### Aim of the task
All pictures should be dropped, and only the lines from the top of the entries below through the line containing "80 144 35.35" repeated exactly, both ends included.

*** Block opens ***

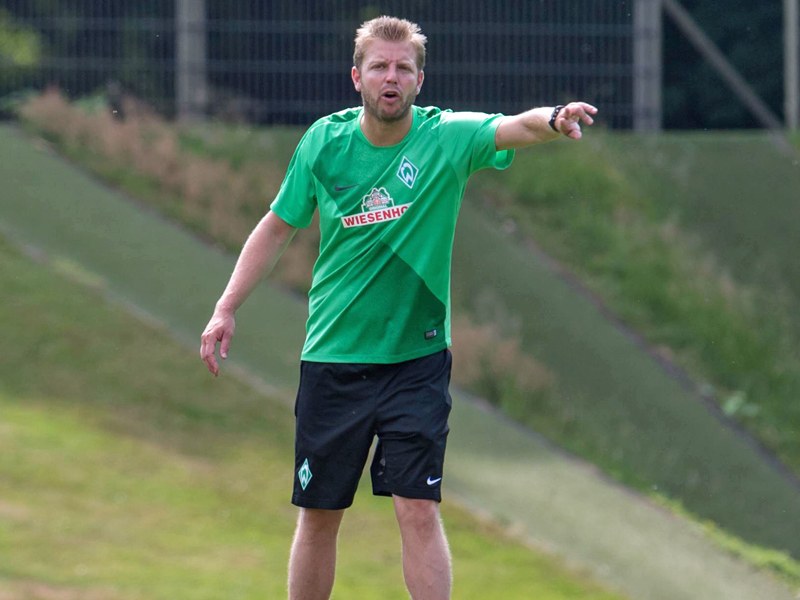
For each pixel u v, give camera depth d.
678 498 55.31
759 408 66.12
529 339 66.50
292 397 55.38
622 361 66.94
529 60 87.88
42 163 74.44
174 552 40.88
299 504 19.67
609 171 82.88
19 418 49.03
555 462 55.59
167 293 62.69
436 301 19.00
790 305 75.25
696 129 112.31
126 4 100.62
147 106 83.06
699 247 78.69
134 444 48.94
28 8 101.88
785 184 84.88
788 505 56.31
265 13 89.75
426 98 87.12
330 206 18.98
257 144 80.56
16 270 60.81
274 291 66.44
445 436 18.98
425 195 18.77
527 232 76.94
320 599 20.14
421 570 18.62
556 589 42.62
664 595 44.62
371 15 92.25
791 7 94.69
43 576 37.28
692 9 110.81
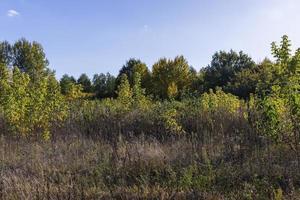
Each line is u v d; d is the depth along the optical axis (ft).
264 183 23.36
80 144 35.35
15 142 37.09
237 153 29.19
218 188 23.73
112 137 38.83
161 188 23.34
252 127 32.73
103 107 49.90
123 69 152.25
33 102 39.88
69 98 62.23
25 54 144.97
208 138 34.94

*** Block closes ***

### Exercise output
For each pixel u v, give camera depth d.
678 498 55.31
759 408 66.12
529 339 66.50
292 397 55.38
622 361 66.94
529 60 87.88
42 163 74.44
174 552 40.88
299 504 19.67
609 171 82.88
19 418 49.03
555 462 55.59
167 293 62.69
436 301 19.00
790 305 75.25
696 129 112.31
126 4 100.62
147 106 83.06
699 247 78.69
134 444 48.94
28 8 101.88
785 184 84.88
788 505 56.31
265 13 89.75
426 98 87.12
330 206 18.98
257 144 80.56
16 270 60.81
274 291 66.44
445 436 18.98
425 195 18.77
527 232 76.94
320 599 20.14
421 570 18.62
556 589 42.62
664 595 44.62
371 15 92.25
791 7 94.69
43 576 37.28
692 9 110.81
Each line is u v d; d is the depth along the optical axis (ft).
264 183 23.36
80 144 35.35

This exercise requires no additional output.